Reflective Prompt Evolution
🔗 Source: arXiv
GEPA: REFLECTIVE PROMPT EVOLUTION CAN OUTPERFORM REINFORCEMENT LEARNING
🚀 Technical Novelty
- Mechanism: Integrates multi-objective evolutionary search with natural language reflection on AI system trajectories (reasoning chains, tool calls, outputs) to iteratively mutate, diagnose, and refine prompts without weight updates.
- Nuance: Replaces sparse scalar policy gradients (used in GRPO/RLVR) with dense, interpretable textual feedback, while maintaining a Pareto front of diverse prompt candidates to avoid local optima and accelerate convergence compared to greedy or gradient-based optimizers.
💡 Yield
- Outperforms GRPO by up to 20% (+6% average across six tasks) while using ≤35× fewer rollouts, demonstrating superior sample efficiency.

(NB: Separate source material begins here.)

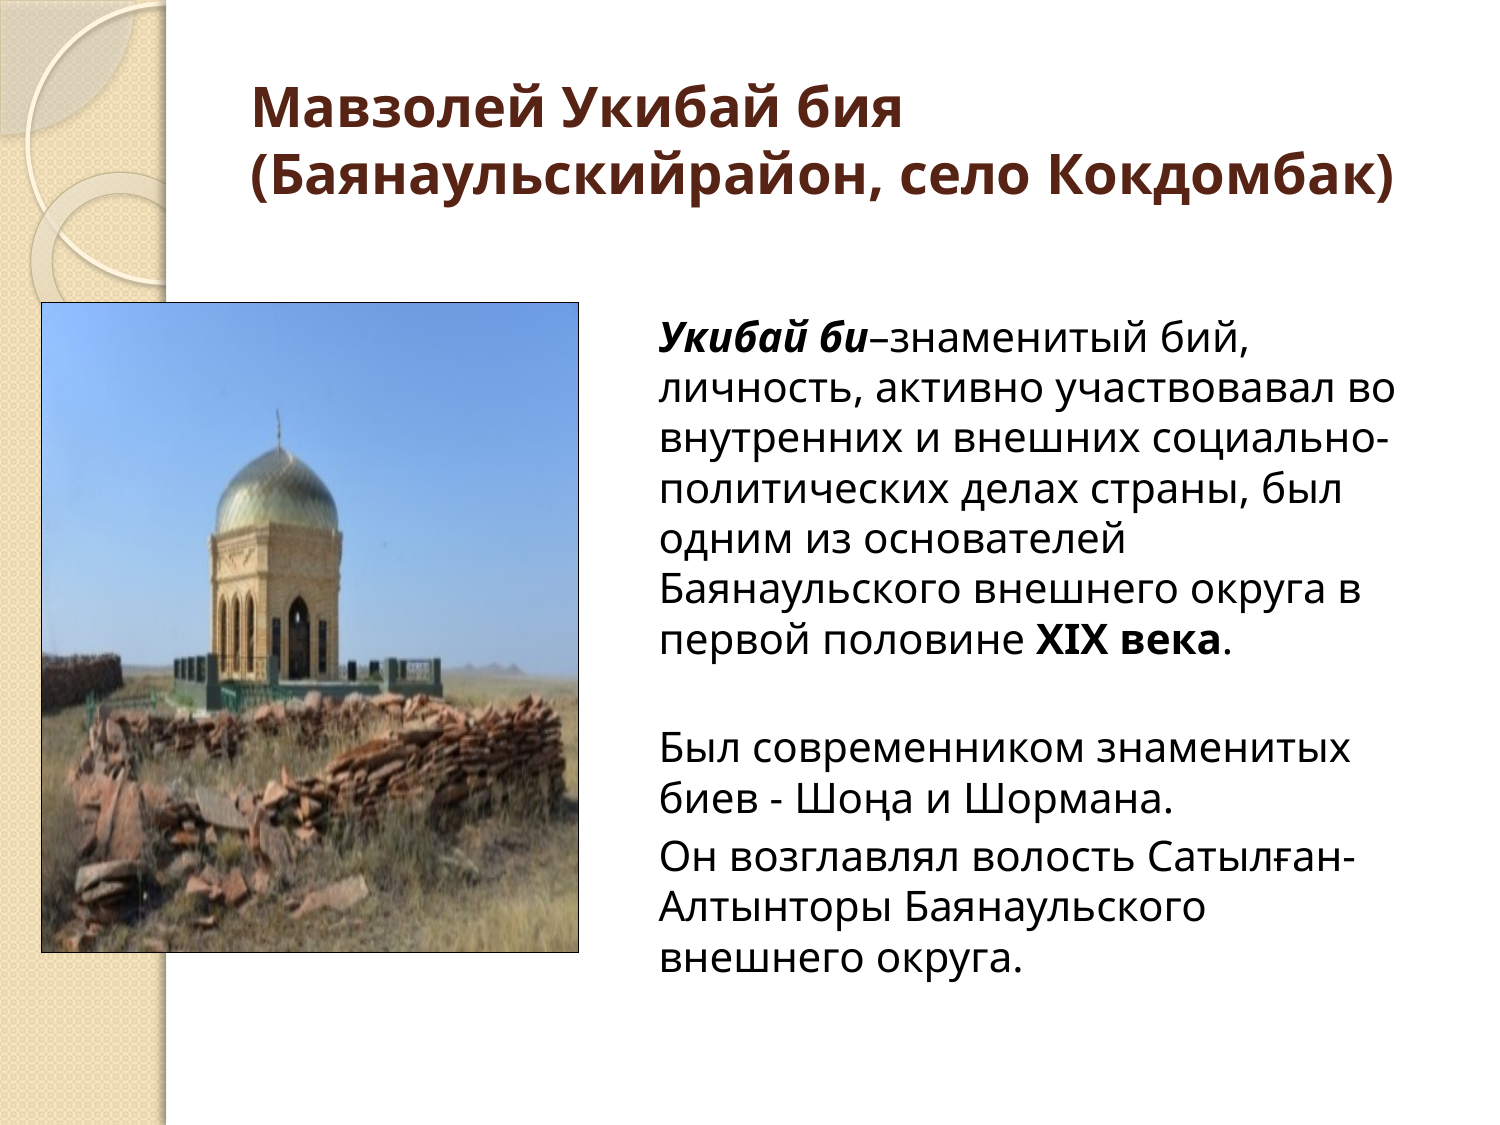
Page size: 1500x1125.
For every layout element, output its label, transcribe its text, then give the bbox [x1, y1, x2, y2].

- Surpasses leading prompt optimizer MIPROv2 by >10% aggregate gain (e.g., +12% accuracy on AIME-2025) across both open and proprietary models.
- Proves effective as an inference-time search strategy for code optimization (NPUEval, KernelBench) and adversarial prompt generation.
⚠️ Limitations
- Heavily dependent on the reflection LM’s diagnostic accuracy; hallucinations or misinterpretations in natural language feedback can propagate flawed mutations.
- Evolving prompts via text may struggle with highly constrained, non-textual, or strictly typed system components where linguistic abstraction loses precision.
- Maintaining a Pareto front and executing multiple reflection calls per rollout introduces computational overhead, though still significantly lower than RL rollout budgets.